I should say that I came to that position partially through professional experience, and partially from having lied an awful lot as a kid and teenager, generally out of trying to avoid uncomfortable situations, rather than having been scrupulously honest all my life. To this day, if I'm caught in an even moderately difficult spot, lying my way out of it is my first reaction, and I have to consciously remember that it's a poor idea and not do it.
Good discussion of lying here:
No fact is more firmly established than that lying is a necessity of our circumstances, -- the deduction that it is then a Virtue goes without saying. No virtue can reach its highest usefulness without careful and diligent cultivation, -- therefore, it goes without saying, that this one ought to be taught in the public schools -- at the fireside -- even in the newspapers. What chance has the ignorant, uncultivated liar against the educated expert?
Compare the legal definition of "colorable" with the English one
As far as I'm aware the English definition of "colorable" refers to a simple picture drawn in outline which may be given to a small child together with a packet of crayons. What's the legal definition?
34, 36: "Everything but lie" isn't quite the sort of thing I'd think of as okay in a legal-practice context -- like, if I were crafting a literal truth that I intended to have the effect of causing my opponents to believe a falsehood, I'd count that as basically lying just like normal people. The sort of thing I was thinking of is more the distinction between telling the truth and telling the whole truth: remaining silent on matters that aren't helpful to my ends.

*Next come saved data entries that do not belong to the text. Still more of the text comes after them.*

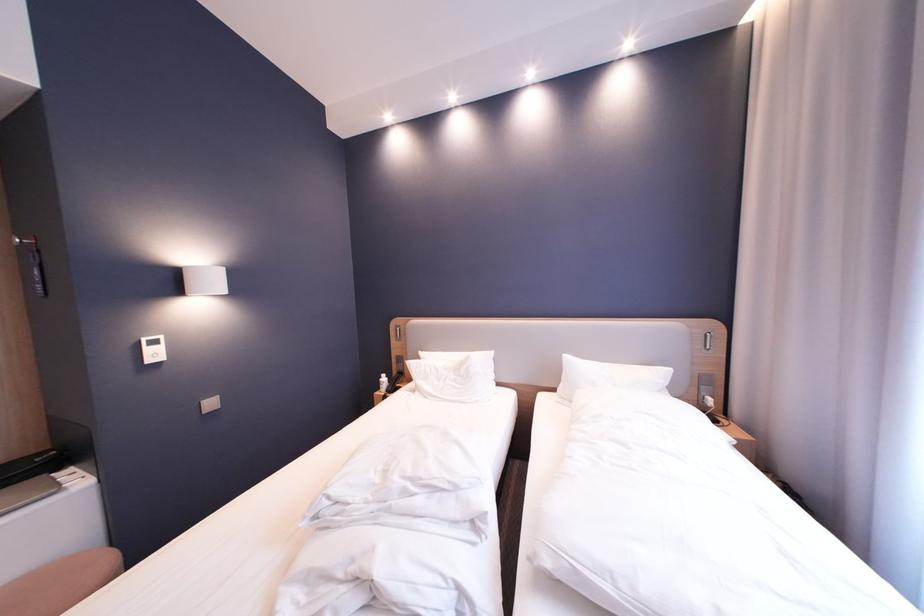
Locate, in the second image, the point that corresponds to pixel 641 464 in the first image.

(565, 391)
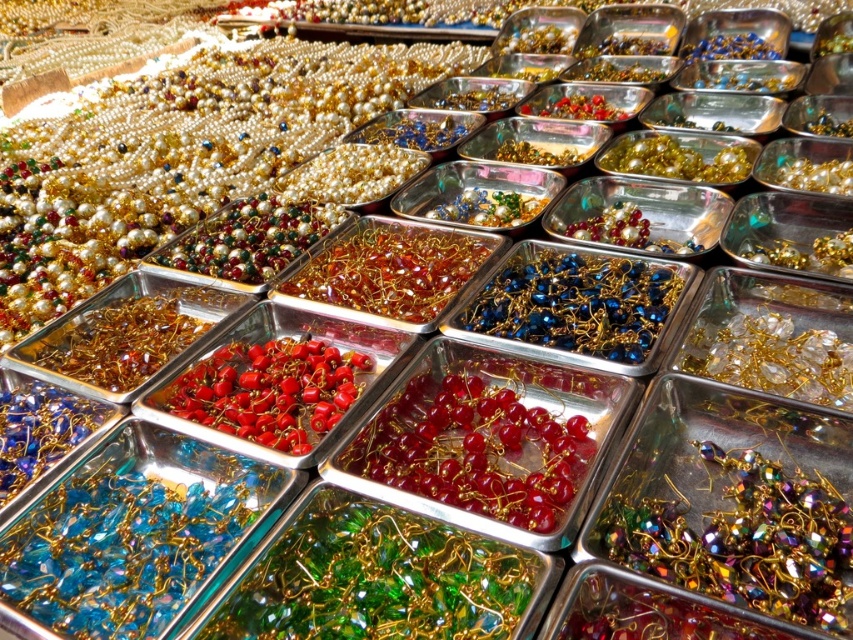
Is multicolored glass beads at center further to the viewer compared to translucent red beads at center?

No, multicolored glass beads at center is in front of translucent red beads at center.

Is multicolored glass beads at center smaller than translucent red beads at center?

Yes.

In order to click on multicolored glass beads at center in this screenshot , I will do tap(746, 540).

Can you confirm if blue metallic beads at center is wider than translucent amber beads at center?

Indeed, blue metallic beads at center has a greater width compared to translucent amber beads at center.

Locate an element on the screen. The image size is (853, 640). blue metallic beads at center is located at coordinates (576, 301).

This screenshot has width=853, height=640. Identify the location of blue metallic beads at center. (576, 301).

Between point (833, 628) and point (369, 300), which one is positioned in front?

Positioned in front is point (833, 628).

Between multicolored glass beads at center and translucent amber beads at center, which one has more height?

translucent amber beads at center is taller.

Between point (814, 506) and point (419, 252), which one is positioned behind?

Point (419, 252)

You are a GUI agent. You are given a task and a screenshot of the screen. Output one action in this format:
    pyautogui.click(x=<x>, y=<y>)
    Task: Click on the multicolored glass beads at center
    
    Given the screenshot: What is the action you would take?
    pyautogui.click(x=746, y=540)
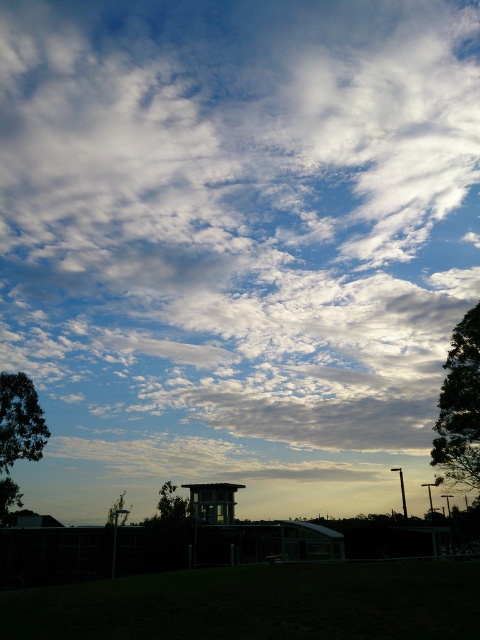
Based on the photo, is green leafy tree at right taller than green leafy tree at lower left?

Incorrect, green leafy tree at right's height is not larger of green leafy tree at lower left's.

Who is more forward, (x=475, y=308) or (x=113, y=520)?

Point (x=475, y=308) is in front.

The width and height of the screenshot is (480, 640). Identify the location of green leafy tree at right. (459, 406).

Can you confirm if green leafy tree at left is positioned below green leafy tree at lower center?

No, green leafy tree at left is not below green leafy tree at lower center.

Between point (21, 412) and point (155, 515), which one is positioned in front?

Point (21, 412) is more forward.

Between point (12, 422) and point (184, 516), which one is positioned in front?

Point (184, 516)

What are the coordinates of `green leafy tree at left` in the screenshot? It's located at (20, 420).

Can you confirm if green leafy tree at left is positioned below green leafy tree at lower left?

Actually, green leafy tree at left is above green leafy tree at lower left.

Which is more to the left, green leafy tree at left or green leafy tree at lower left?

From the viewer's perspective, green leafy tree at lower left appears more on the left side.

Identify the location of green leafy tree at left. (20, 420).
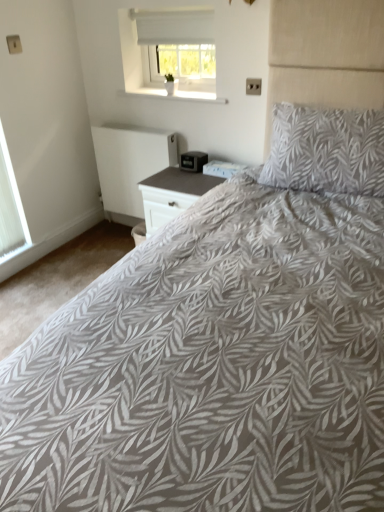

39: Bullshit that isn't physically impossible as far as the other guy knows.
39: A "colorable" argument is one you don't buy yourself, but you can make without shame. An argument that passes the laugh/blush test, in that you could make it to a judge without doing either. But it has the strong implication that you're really not convinced by it.
I tend to use 'colorable' to describe opinions that I don't necessarily subscribe to: "I'm not sure that Will Saletan should be dismembered and fed to hogs, but there's a colorable argument to be made."
In the OP, I don't see why you'd ask true/false questions when you're going to slope on the answers. Other than that, seems to me one of the big risks of lying is that it's not just hard to keep track of what you've said but eventually of what's true. Next thing you know you have tenure on invented datasets.... Oh.
ALso, I realized in my 30s that I'm an incredibly incompetent liar and should just stick to misdirection when needed. I'm not sure I'm any better at that, but people don't always follow up.
I would say that a colorable argument is one that the client believes, and I can't conclusively rule out.
I don't see why you'd ask true/false questions when you're going to slope on the answers.
"Describe to me what you did in the bathroom, and where."
eggplant are you going to the supremacistcon?